Outre ces recherches infructueuses, Fandorine avait deux autres occupations : il veillait sur Massa, dont l’état ne paraissait pas s’améliorer, et tenait son journal.

La section Arbre s’enrichissait chaque jour de nouvelles informations sur les organisations révolutionnaires de Bakou : bolcheviques, mencheviques, S-R, moussavatistes, dachnakistes, panislamistes.

La section Givre prenait une tournure de plus en plus morose et misanthropique. S’y déroulait une litanie de lamentations sur l’indigence de l’esprit humain, la fragilité de la morale et l’échec de la civilisation technocratique. L’autodénigrement avait atteint chez Eraste Pétrovitch un tel point critique qu’on pouvait lire dans son journal une note de la teneur suivante :

« On ne doit jamais dire de soi : “Je suis une merde.” Si on s’est révélé en dessous de tout ou qu’on a commis quelque ignominie, mieux vaut dire : “Je suis dans la merde.” Car si l’on tombe dans la merde, même par sa propre faute, on peut encore s’en extraire et s’en nettoyer. Mais si on estime être une merde, on accepte de vivre éternellement dans une fosse d’aisance. »

Le pire était que la section Sabre, censée recueillir les idées productives, présentait d’accablantes et béantes lacunes. Le matériau manquait pour les combler.

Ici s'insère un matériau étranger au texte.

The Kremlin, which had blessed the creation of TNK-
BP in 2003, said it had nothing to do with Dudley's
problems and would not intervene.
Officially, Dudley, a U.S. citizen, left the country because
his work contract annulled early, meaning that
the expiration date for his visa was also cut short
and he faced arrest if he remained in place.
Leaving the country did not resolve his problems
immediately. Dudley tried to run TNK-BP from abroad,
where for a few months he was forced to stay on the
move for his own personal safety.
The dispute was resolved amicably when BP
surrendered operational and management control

Les choses avaient continué ainsi jusqu’au moment où une femme en pleurs, toute vêtue de noir, était apparue dans la pièce où Fandorine remplissait lugubrement son devoir envers le nikki-do. Elle était sans nul doute envoyée par la Chance, qui avait enfin pris en pitié son favori à moitié en disgrâce.

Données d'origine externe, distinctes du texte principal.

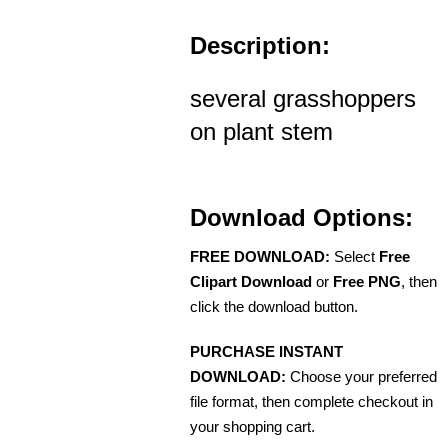
Description:
several grasshoppers
on plant stem
Download Options:
FREE DOWNLOAD:
Select
Free
Clipart Download
or
Free PNG
, then
click the download button.
PURCHASE INSTANT
DOWNLOAD:
Choose your preferred
file format, then complete checkout in
your shopping cart.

Eraste Pétrovitch relia aussitôt deux faits : l’enlèvement de l’enfant pour obtenir non une rançon mais une extension de la grève ; et l’existence d’un précepteur boiteux qui s’était laissé neutraliser un peu trop facilement pour un officier des dragons et qui avait disparu sans laisser de traces.

À l’évidence, il convenait d’entamer l’enquête par l’examen des affaires personnelles de Herr Kaunitz.